Brief A -> Please reproduce the part of the upload notebook that opens with the words containing "with open(ASSET_DIR +" and closes with "dataset = Dataset.from_pandas(dataframe)".
Brief B -> In the upload notebook, which columns are dropped from the dataframe before it is turned into a dataset?
Brief C -> Do these statements agree with the upload notebook? Answer yes or no for each, quoting the deciding words. (i) The JSON file is opened with UTF-8 encoding. (ii) The output directory is set to "assets/". (iii) The split taken from the loaded dataset is "test".

Extract to read ->
--------------------
## Upload all of the initially parsed data to huggingface

In [None]:
import json
from datasets import Dataset
import pandas as pd

OUT_DIR ="OUT/"
ASSET_DIR="assets/"
with open(ASSET_DIR + "dump-formatted.json", "r", encoding="utf-8") as file:
  RAW_DOCUMENTS = json.load(file)
dataframe = pd.DataFrame(RAW_DOCUMENTS)
dataframe = dataframe.drop(columns=["_id", "__v", "created_at"])
dataset = Dataset.from_pandas(dataframe)
dataset.push_to_hub("tianharjuno/twitter-parse", commit_description="Initial commit. not cleaned yet")


In [2]:
from datasets import load_dataset
ds = load_dataset("tianharjuno/twitter-parse", cache_dir="cache/")
raw_ds = ds["train"]

In [4]:
import re, unicodedata, jaconv, emoji

# ─── pre-compiled patterns ────────────────────────────────────────────────
_URL      = re.compile(r'https?://\S+')
--------------------
Dataset section ->
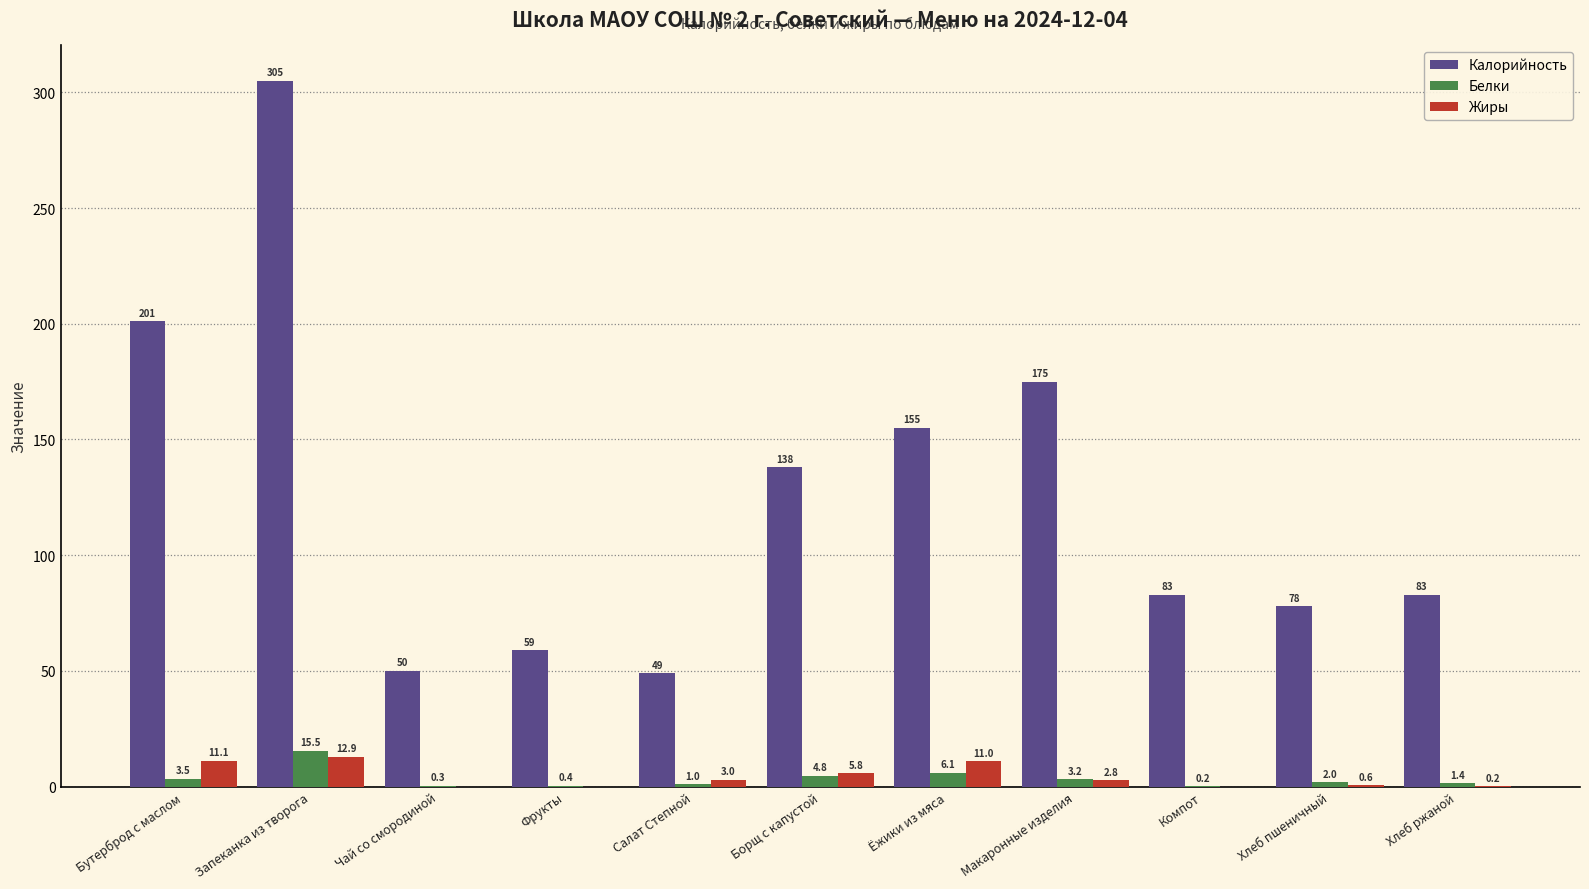

Which series has the largest range (max minus min)?

Калорийность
--------------------
Exercise solution A ->
with open(ASSET_DIR + "dump-formatted.json", "r", encoding="utf-8") as file:
  RAW_DOCUMENTS = json.load(file)
dataframe = pd.DataFrame(RAW_DOCUMENTS)
dataframe = dataframe.drop(columns=["_id", "__v", "created_at"])
dataset = Dataset.from_pandas(dataframe)

Exercise solution B -> The columns "_id", "__v", and "created_at" are dropped.

Exercise solution C ->
(i) Yes: encoding="utf-8"
(ii) No: OUT_DIR ="OUT/"
(iii) No: raw_ds = ds["train"]